To outsiders, Saudi Arabia and art may seem like polar opposites because of the country’s complicated history of iconoclasm, censorship, and limitations on artistic expression. Instead we should acknowledge how art historically has taken shape in Saudi Arabia and how art is manifested in contemporary contexts.
Edge of Arabia, an independent arts initiative founded in 2003, showcases the work of artists who shed light on contemporary Arab, and particularly Saudi, culture. The works displayed in their exhibitions reflect the diverse exchange of ideas taking place within the artistic discourse in Saudi Arabia. Jowhara AlSaud’s Out of Line series explores, through photography, cultural taboos and the need for anonymity or privacy. AlSaud illustrates this tension through sketch drawings that omit faces and skin while keeping intact essential features such as accessories or hair.
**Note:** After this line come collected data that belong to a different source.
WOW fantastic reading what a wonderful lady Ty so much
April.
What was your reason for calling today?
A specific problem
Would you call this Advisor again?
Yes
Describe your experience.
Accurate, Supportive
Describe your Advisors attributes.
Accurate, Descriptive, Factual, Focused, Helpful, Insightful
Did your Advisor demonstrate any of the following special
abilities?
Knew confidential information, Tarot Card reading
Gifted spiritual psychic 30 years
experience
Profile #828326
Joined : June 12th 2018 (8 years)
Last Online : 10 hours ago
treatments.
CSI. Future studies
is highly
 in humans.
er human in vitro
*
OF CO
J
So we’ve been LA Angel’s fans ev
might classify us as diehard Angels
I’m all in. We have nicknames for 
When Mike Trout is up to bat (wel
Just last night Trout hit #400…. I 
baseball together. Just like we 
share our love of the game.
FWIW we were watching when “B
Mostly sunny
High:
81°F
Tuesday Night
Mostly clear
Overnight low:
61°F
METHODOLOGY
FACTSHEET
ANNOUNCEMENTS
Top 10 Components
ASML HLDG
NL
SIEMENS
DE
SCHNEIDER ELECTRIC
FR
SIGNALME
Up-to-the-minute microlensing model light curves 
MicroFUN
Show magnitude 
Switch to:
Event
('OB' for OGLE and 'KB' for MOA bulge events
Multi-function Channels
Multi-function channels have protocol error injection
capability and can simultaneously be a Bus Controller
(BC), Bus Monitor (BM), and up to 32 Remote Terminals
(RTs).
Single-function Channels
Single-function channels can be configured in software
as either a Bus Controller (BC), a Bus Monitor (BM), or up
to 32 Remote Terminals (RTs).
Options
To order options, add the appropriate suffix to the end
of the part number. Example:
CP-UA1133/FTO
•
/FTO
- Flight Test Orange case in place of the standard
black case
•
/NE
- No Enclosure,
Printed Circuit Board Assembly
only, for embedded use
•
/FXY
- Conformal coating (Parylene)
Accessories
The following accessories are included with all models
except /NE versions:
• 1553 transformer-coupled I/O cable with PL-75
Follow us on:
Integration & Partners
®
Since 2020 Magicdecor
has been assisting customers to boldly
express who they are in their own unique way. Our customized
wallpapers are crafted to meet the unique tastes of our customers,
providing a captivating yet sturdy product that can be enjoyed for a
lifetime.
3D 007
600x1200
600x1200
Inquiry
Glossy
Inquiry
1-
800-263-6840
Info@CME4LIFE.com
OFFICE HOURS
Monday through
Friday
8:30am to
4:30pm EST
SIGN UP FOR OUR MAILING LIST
What emerges are visually-enchanting images with added subtext; something that a nearsighted act of censorship could do little to circumvent. Artist Shaweesh’s Banksy-esque digital art piece ‘Al Baik (Iwo Jima)’ manipulates the iconic Raising the Flag on Iwo Jima photograph to have the American soldiers raising a road sign for Al Baik, a fast food restaurant chain in Saudi Arabia. There is an active renegotiation of identity taking place in Saudi contemporary art as individual identity, identity of the body politic, and identity of manufactured environments are all eligible for dissection. Often pioneering these negotiations are women whose autonomy in Saudi Arabia has too often been marginalized. In fact, Saudi Arabia’s first submission to the Academy Awards in 2012, Wadjda, was the work of female director Haifaa al-Mansour and it dealt with issues of female autonomy and independence in Saudi Arabia in endearing and universal terms.
Due to Saudi Arabia’s oil and gas industry, there is a significant expatriate population of engineers and their families living in corporate gated communities. Revolving around this economy, there is also a population of expat doctors, nurses, and teachers. The children of these professionals attend international schools where they must make sense of the world from their unique vantage point. Hajra Waheed, a South Asian Canadian who spent her formative years living in Dhahran where her father worked, captures this experience through her art, poetry, and prose. A desolate motif permeates through her work; with powerful images that are minimal and fragmented. Her art is inspired by the paradox of living in corporate structures alongside jarring social, cultural, and class hierarchies in a supposedly internationalized setting. Saudi art is enriched and empowered by the spectrum of different lifestyles in Saudi Arabia. From oil company sponsored playgrounds to the white marble of the Holy Cities, juxtapositions, paradoxes, and the bittersweet realities of life captivate and draw people.